Где-то Лэйду удавалось пробиться силой, где-то обойти опасность или избежать ее хитростью. Но чем дальше он продвигался к тому месту, где некогда располагался кабинет Крамби, тем отчетливее понимал – его усилия тщетны. Мир, который окружал его, мир, сотворенный демоном из украденных обломков материального, утрачивает общность с привычным ему так быстро, что даже фундаментальные законы бытия утрачивали здесь силу.

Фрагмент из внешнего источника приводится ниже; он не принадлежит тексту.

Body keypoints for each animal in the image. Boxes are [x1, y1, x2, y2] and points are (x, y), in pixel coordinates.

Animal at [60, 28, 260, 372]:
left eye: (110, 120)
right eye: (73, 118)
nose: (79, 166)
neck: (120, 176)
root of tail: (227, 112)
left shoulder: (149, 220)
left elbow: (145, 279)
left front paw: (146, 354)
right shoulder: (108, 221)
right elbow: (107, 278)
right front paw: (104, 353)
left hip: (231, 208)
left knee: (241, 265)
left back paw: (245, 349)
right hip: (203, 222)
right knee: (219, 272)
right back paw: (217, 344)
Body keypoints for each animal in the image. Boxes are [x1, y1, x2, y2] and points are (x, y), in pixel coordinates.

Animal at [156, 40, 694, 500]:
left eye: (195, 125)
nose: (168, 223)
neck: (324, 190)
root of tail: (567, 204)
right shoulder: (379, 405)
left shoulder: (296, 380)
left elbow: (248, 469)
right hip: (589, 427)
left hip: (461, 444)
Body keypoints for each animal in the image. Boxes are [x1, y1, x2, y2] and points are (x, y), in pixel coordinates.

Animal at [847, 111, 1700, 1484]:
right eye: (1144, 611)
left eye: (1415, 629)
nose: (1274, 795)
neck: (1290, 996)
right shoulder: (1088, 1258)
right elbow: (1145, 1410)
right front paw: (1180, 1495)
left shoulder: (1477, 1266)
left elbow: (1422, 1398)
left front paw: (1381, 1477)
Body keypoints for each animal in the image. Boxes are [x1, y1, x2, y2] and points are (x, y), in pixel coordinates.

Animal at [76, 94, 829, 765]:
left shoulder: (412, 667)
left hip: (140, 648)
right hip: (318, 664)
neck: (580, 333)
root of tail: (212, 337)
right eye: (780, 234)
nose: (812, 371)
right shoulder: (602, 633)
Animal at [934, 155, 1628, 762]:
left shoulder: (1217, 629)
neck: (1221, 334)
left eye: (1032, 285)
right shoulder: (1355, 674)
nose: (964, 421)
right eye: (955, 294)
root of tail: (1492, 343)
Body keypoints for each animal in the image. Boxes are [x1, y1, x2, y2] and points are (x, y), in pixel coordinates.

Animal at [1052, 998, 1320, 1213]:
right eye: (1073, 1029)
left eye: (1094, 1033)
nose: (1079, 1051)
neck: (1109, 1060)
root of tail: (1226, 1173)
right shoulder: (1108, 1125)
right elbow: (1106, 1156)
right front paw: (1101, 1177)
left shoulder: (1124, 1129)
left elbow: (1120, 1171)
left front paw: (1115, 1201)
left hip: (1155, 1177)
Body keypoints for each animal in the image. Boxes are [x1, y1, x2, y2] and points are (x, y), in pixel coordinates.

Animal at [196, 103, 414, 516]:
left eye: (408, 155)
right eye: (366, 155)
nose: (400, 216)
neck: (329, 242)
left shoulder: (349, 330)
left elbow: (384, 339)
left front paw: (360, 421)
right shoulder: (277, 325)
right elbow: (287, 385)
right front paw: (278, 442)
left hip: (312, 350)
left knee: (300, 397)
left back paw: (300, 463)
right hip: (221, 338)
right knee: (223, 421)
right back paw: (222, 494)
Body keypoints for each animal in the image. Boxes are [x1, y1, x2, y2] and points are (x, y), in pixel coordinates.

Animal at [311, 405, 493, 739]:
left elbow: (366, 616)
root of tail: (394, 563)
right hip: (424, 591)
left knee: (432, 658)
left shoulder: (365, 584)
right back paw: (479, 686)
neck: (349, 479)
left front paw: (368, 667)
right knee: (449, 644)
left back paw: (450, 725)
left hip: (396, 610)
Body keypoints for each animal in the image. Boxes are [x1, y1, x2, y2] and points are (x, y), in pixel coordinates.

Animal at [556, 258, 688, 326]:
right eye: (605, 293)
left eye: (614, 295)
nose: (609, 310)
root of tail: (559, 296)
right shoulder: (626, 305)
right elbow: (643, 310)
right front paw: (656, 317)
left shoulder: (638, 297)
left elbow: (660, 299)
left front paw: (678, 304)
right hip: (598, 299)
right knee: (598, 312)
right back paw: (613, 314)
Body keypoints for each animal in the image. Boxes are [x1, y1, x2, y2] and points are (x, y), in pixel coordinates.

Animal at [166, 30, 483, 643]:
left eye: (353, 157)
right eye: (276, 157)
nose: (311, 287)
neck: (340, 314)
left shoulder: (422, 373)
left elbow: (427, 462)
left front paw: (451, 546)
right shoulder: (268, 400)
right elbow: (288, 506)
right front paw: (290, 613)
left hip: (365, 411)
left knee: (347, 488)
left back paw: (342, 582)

У Лэйда не было ни нивелира, ни кипрегеля, ни даже простейшего компаса, но даже без них он замечал, как причудливо и жутко искажается пространство вокруг него, ломая все мыслимые представления о геометрии и физике. Двигаясь прямо и никуда не сворачивая, он мог прийти в точку, из которой вышел. Вернувшись туда, где был изначально, обнаружить совсем другое место. В этом мире параллельные прямые свободно могли пересекаться – под любым углом и бесчисленное количество раз, а три разнесенных в пространстве точки с легкостью формировали единую прямую. Пытаясь схватиться за знакомые с детства определения, рассудок быстро начинал буксовать, утрачивая зыбкую, и так норовящую порваться, точно истертая бечевка, связь с реальностью.
Иногда, когда дорога делалась непроходимой и изнывающее тело молило об отдыхе, Лэйд, чтобы было легче, представлял себя Алисой в Стране чудес, продирающейся сквозь ожившие метафоры и обессмыслившиеся смыслы. Только это была Страна чудес, созданная не чудаком-математиком, а безумным садистом, в голове которого давно перемешалось всё и вся. И куда более страшная.
Лэйд шел по пшеничному полю, колосья которого были отлиты из чистой меди. Пересекал вброд ручьи, вода в которых была одновременно твердой, жидкой и газообразной. Карабкался по валунам, которые состояли из обрезков ногтей и фруктового льда. Преодолевал лабиринты из сшитых между собой лоскутов кожи.